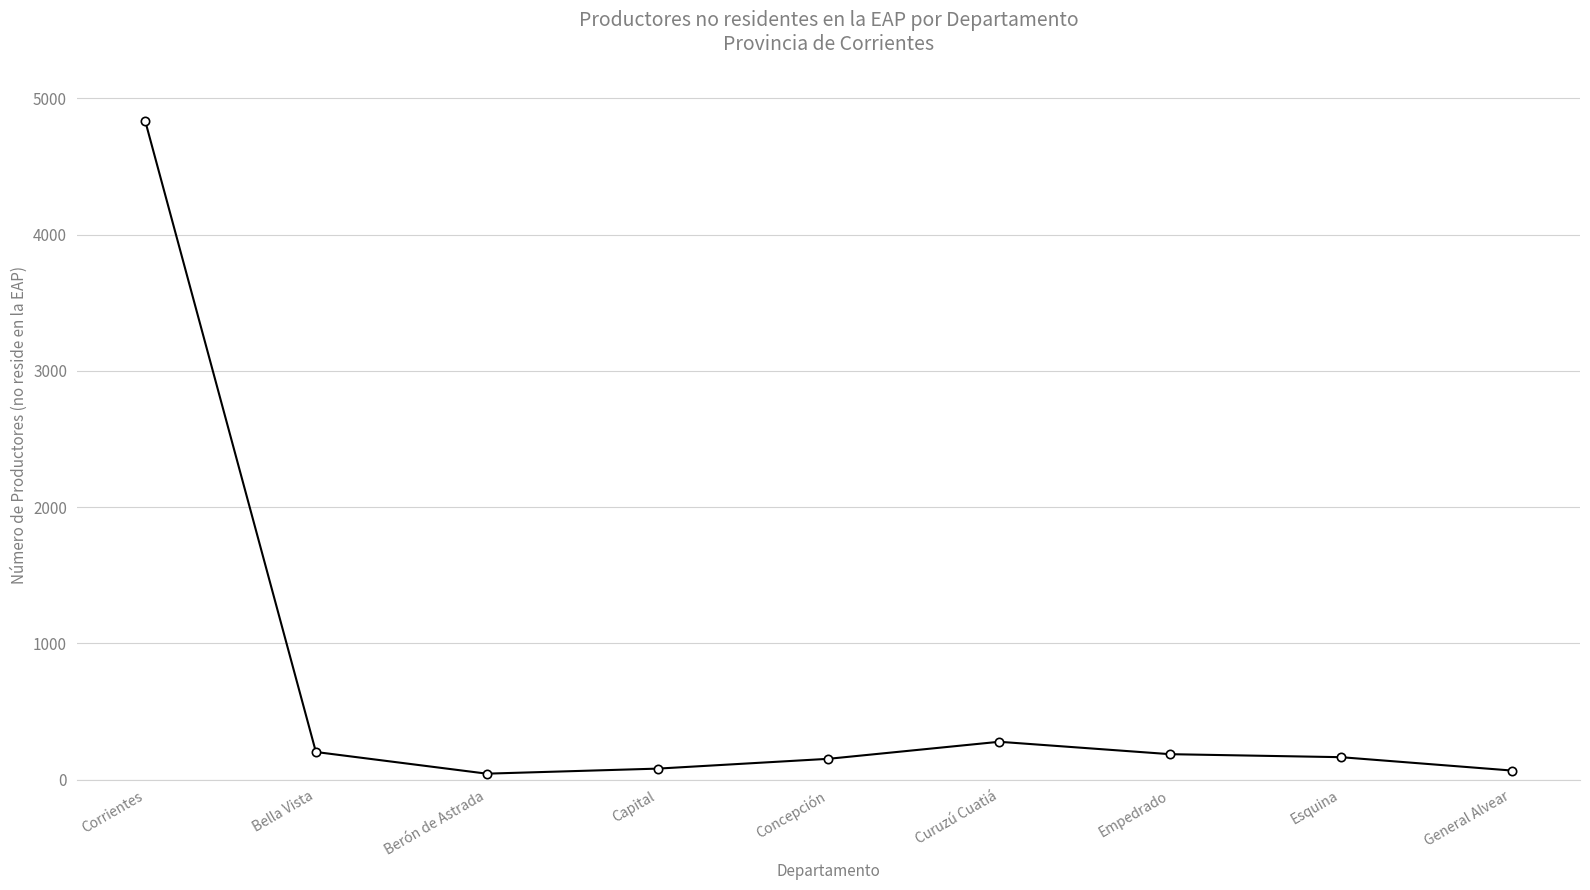

True or false: the data shows 187 at Empedrado.

True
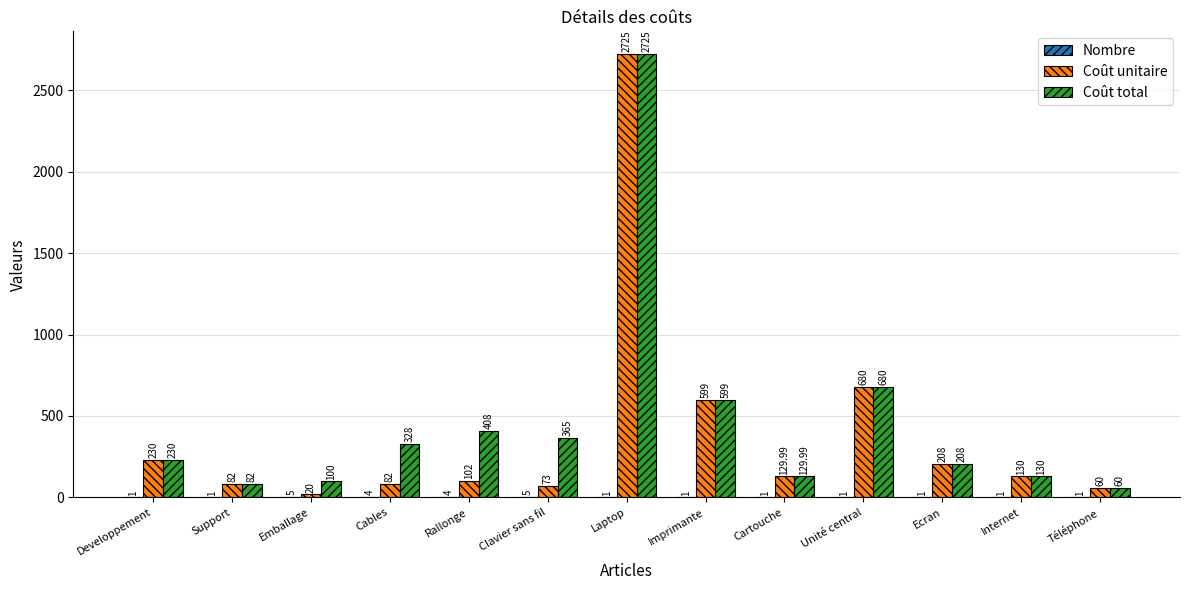

Which label corresponds to the largest value in the chart?

Laptop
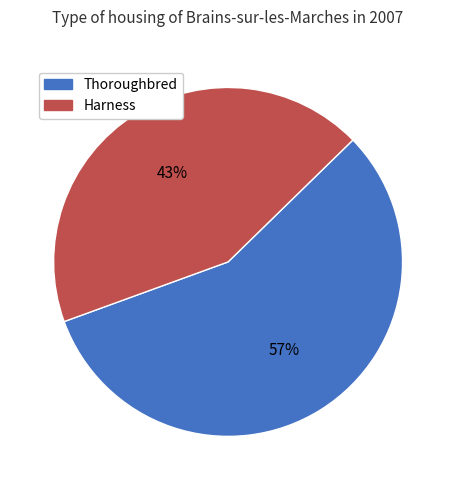

Count the number of slices in the pie.

2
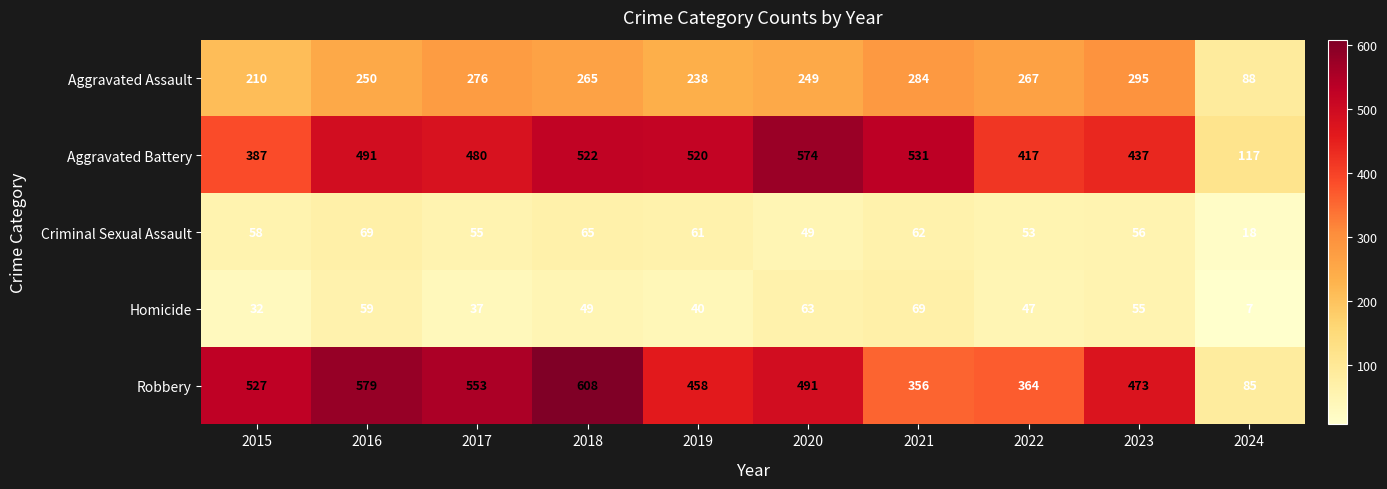

What is the maximum value shown in the chart?

608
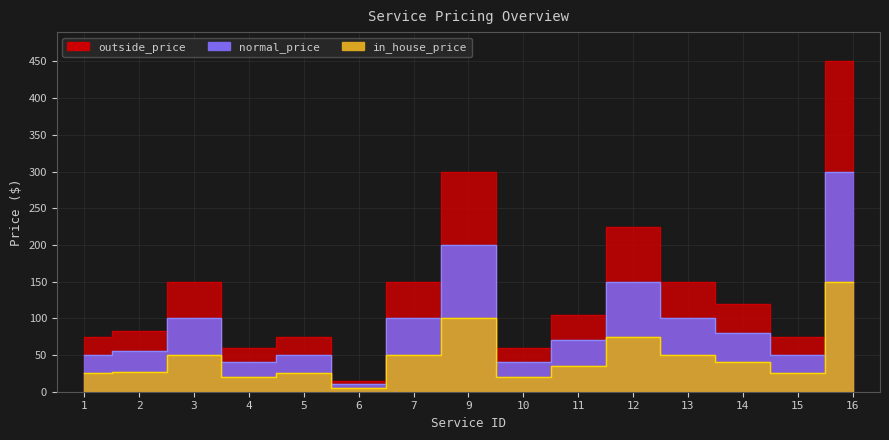

Where does the outside_price series first go above 35?

3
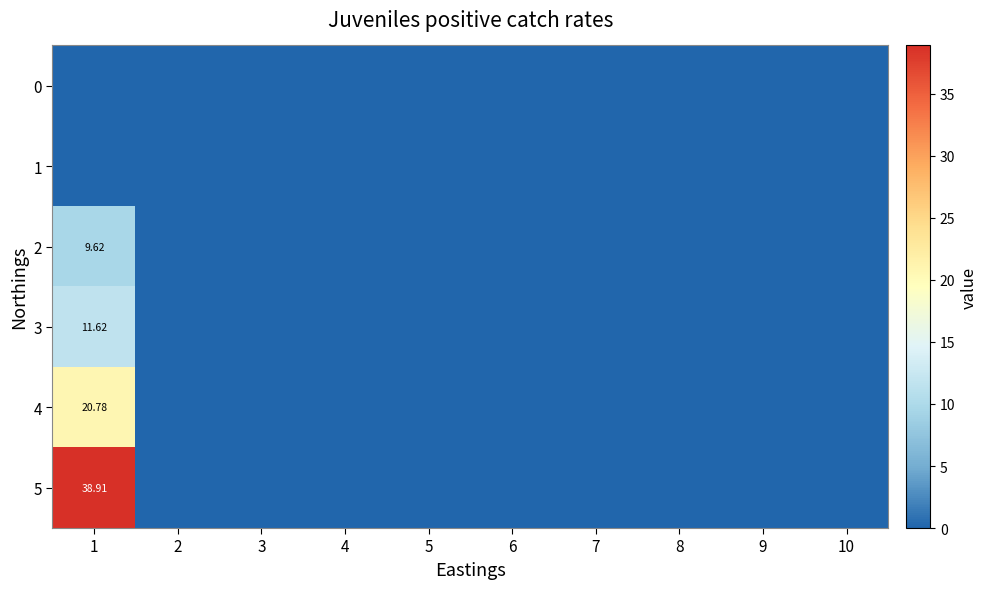

Which series has the largest total across all categories?

5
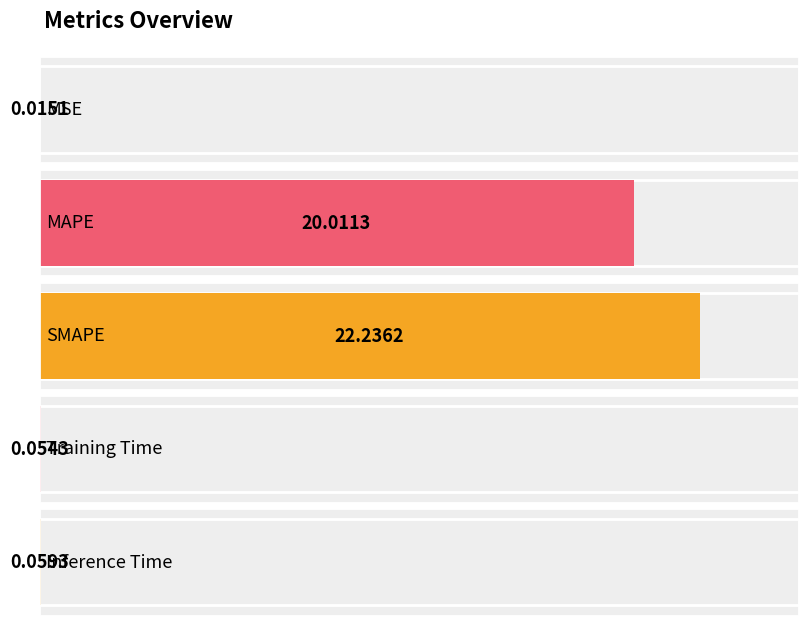

At which label is the value closest to 11?

MAPE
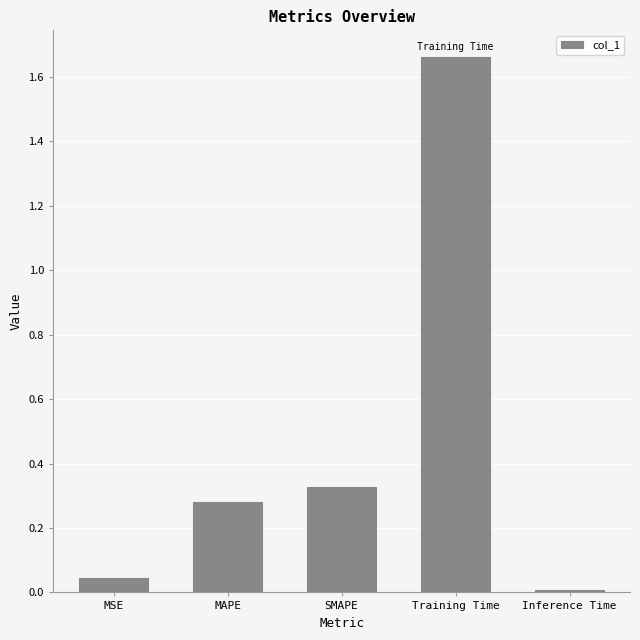

Is it true that the value at Inference Time is 0.0?

True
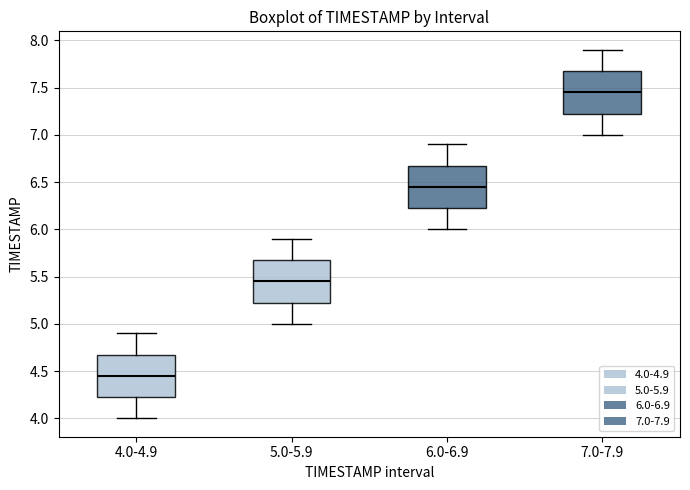

Which box has the lowest median line?

4.0-4.9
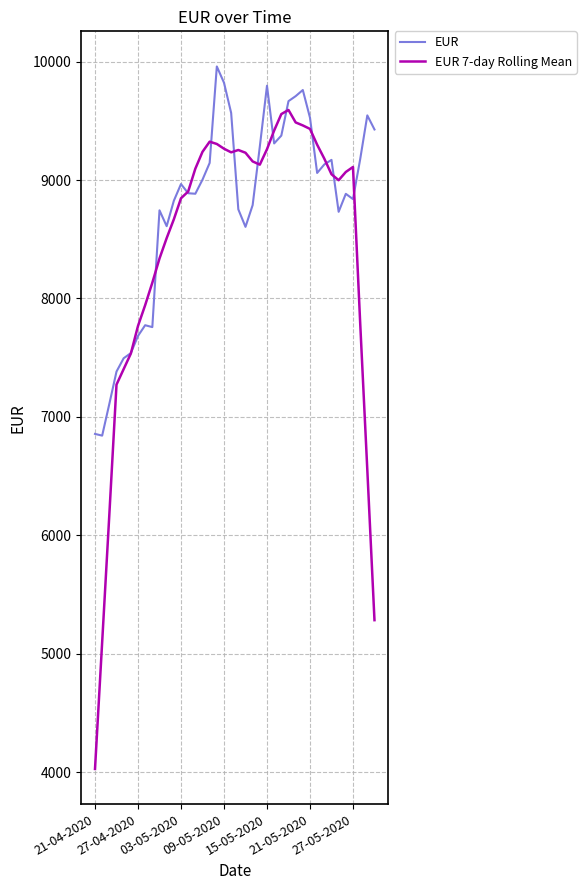

Does the chart have visible grid lines?

Yes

* * *

_TASK DETAILS_.
Please reproduce the rows verbatim, from the line with "Count the number of slices in the pie." through the end of the rows, leaving out the pictures.

_EXPECTED OUTPUT_.
Count the number of slices in the pie.

2

What is the maximum value shown in the chart?

608

Where does the outside_price series first go above 35?

3

Which series has the largest total across all categories?

5

At which label is the value closest to 11?

MAPE

Is it true that the value at Inference Time is 0.0?

True

Which box has the lowest median line?

4.0-4.9

Does the chart have visible grid lines?

Yes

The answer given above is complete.